IKR? I feel like an alien among other humans as I listen to their procedures and surgeries, look at their splints, orthotics and bandages...and the worst part, hear their litany of prescriptions....
I think it's contributing to my headaches - all the things I cannot say.
That is funny...you have a well developed sense of humor, JC. I had a friend, older, not well versed in anatomy or pathology, but who had a serious trust in everything his doctor told him. One day, he was very sad, contrite, and diminished in spirit. When asked what was going on, his response was a grateful look, that someone finally was interested in his latest ailment...he looked like he was going to admit to a finding of say terminal stage four pancreatic cancer or something...and with a long face, and, seemingly resigned to his fate, he announced the doctor's revelation..."I have stenosis". One of his friends told me that this man suffered from "optical rectalitis"...I THINK IT GAVE ME A HEADACHE TOO...I DARED NOT COMMENT FURTHER...morsicatio linguarum. (Thanks for being a good sport JC...God bless you.) P.S. I hope the guy with the IKr problem sees a Cardiologist instead of an Orthopedist.

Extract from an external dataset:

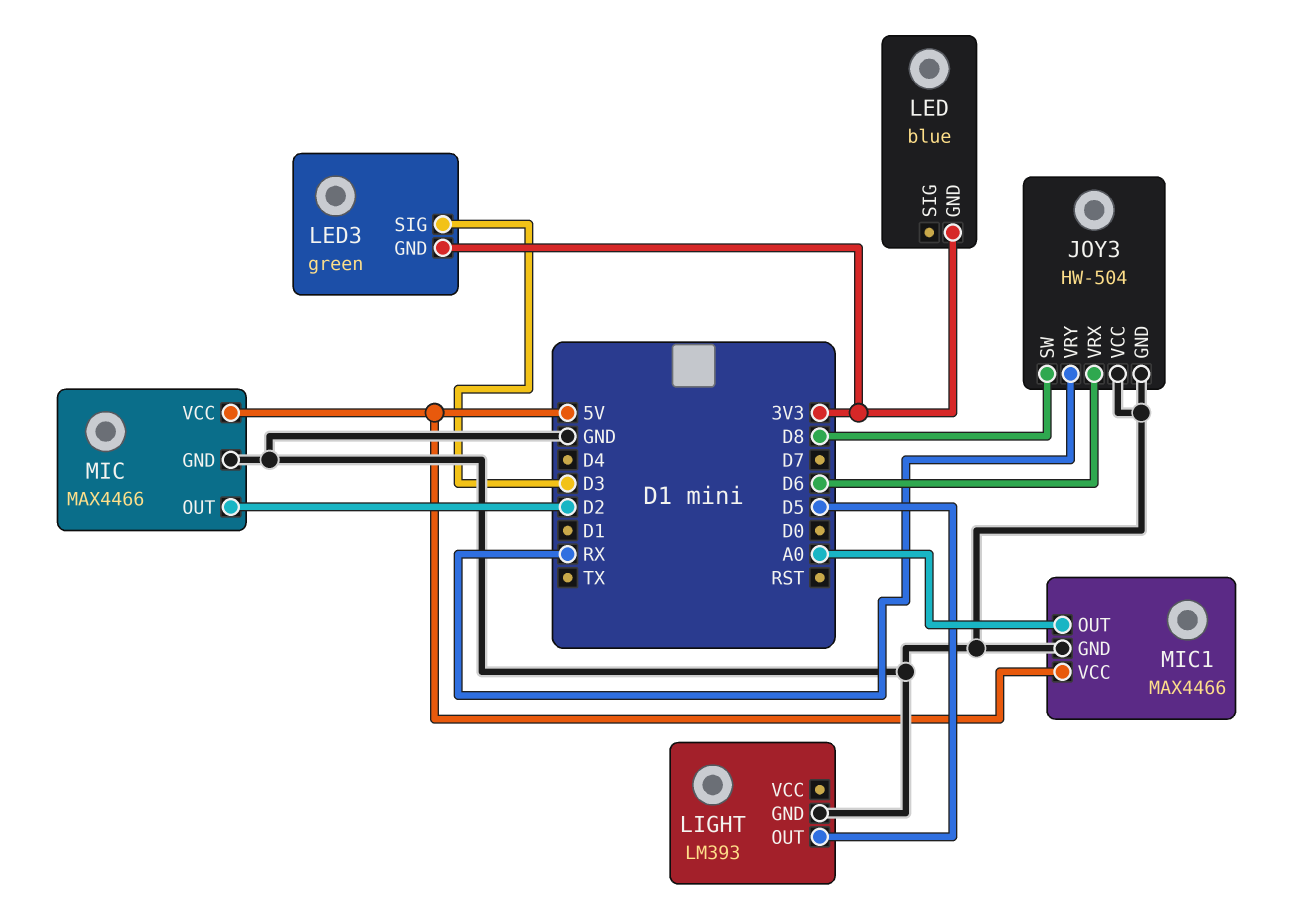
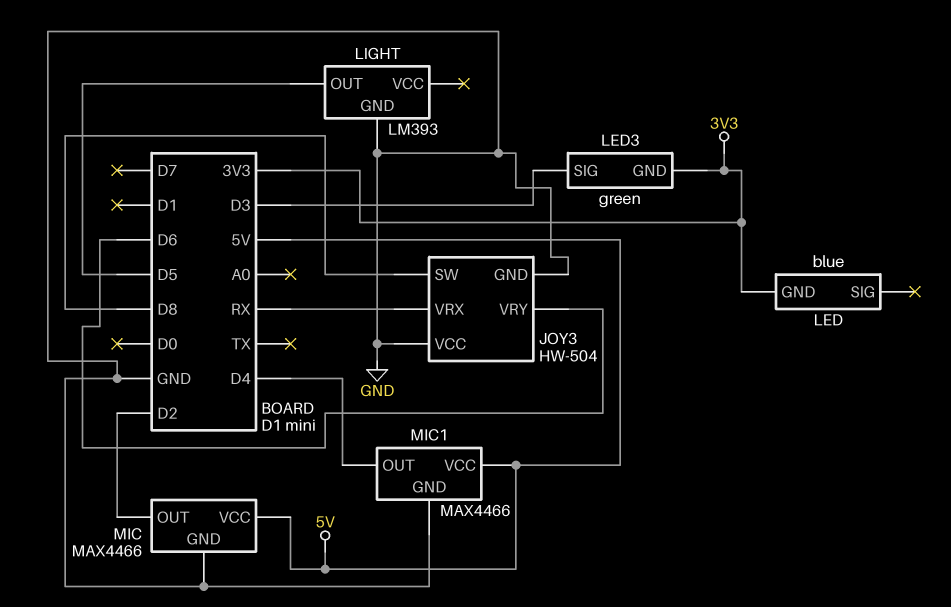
JOY3 pin VRX: D6 -> RX
JOY3 pin VRY: RX -> D6
MIC1 pin OUT: A0 -> D4

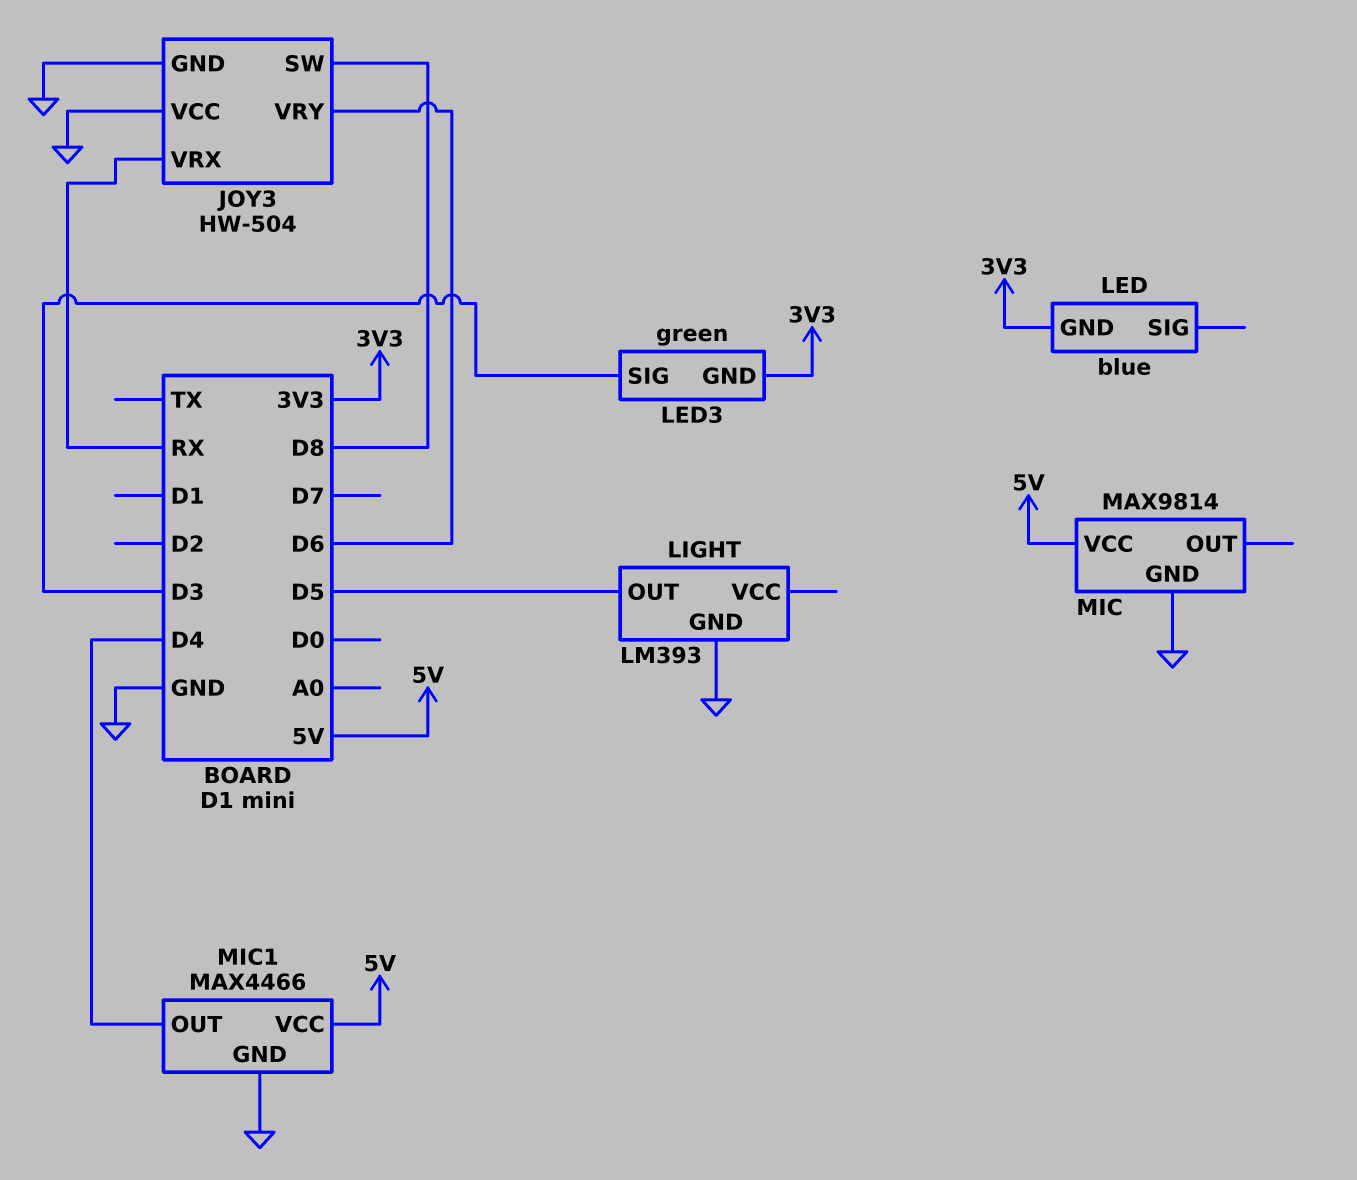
MIC: MAX4466 -> MAX9814
MIC pin OUT: D2 -> none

Go get ‘em Doc! Love your stuff. Been hiding in the corner saying these same things. Tired of being called a “conspiracy theorist”. Perhaps the “phoenix is rising”. 😙
Be careful about accepting anything the Weinstein brothers tell you:
https://cynthiachung.substack.com/p/like-a-phoenix-the-death-and-rebirth
Another side effect of low sodium is muscle cramps. I reduced the sodium in my diet for a while and got a couple of cramps that lasted for days.
Lab-made salt kills.
"Conversely, I believe many of the benefits from hospital care are a result of IV fluids being routinely given as they partially restore the physiologic zeta potential." Interesting! At one time, toyed with the idea of writing a book titled something like, "Useful stuff they don't teach you in med school." With the obvious exclusions of excess fluid conditions, never found a patient who didn't have a significant sense of improvement with IV hydration, regardless of the presenting complaint.
Which is one of the reasons why it's really frustrating they are try to shift to oral fluids.
after the 'COVID Era,' I'm basically inclined to do the complete opposite of whatever I'm told
Remember how they told us certain meds were needed to treat C19 and turned hospitals into incentivized killing factories?
https://eccentrik.substack.com/p/killing-factories-how-official-hospital
Another great article, as usual. :)
Great piece of writing. Thank you! I had no idea of the many side effects caused by blood pressure lowering meds. My basic understanding is that hypertension is indicative of another underlying condition and that taking blood pressure lowering medication masks the symptoms and ignores the root cause. Hypertension has a metabolic foundation and its most common cause is Insulin resistance. IR is rarely diagnosed as fasting insulin tests are not common practice. Hypertension is one of the ways in which IR significantly increases the risk for atherosclerosis. But IR is independently the most common health disorder that causes the most common cause of death - heart disease. Lowering blood pressure without addressing the insulin resistance via diet and lifestyle changes is not going to help improve matters - in fact it may do quite the opposite.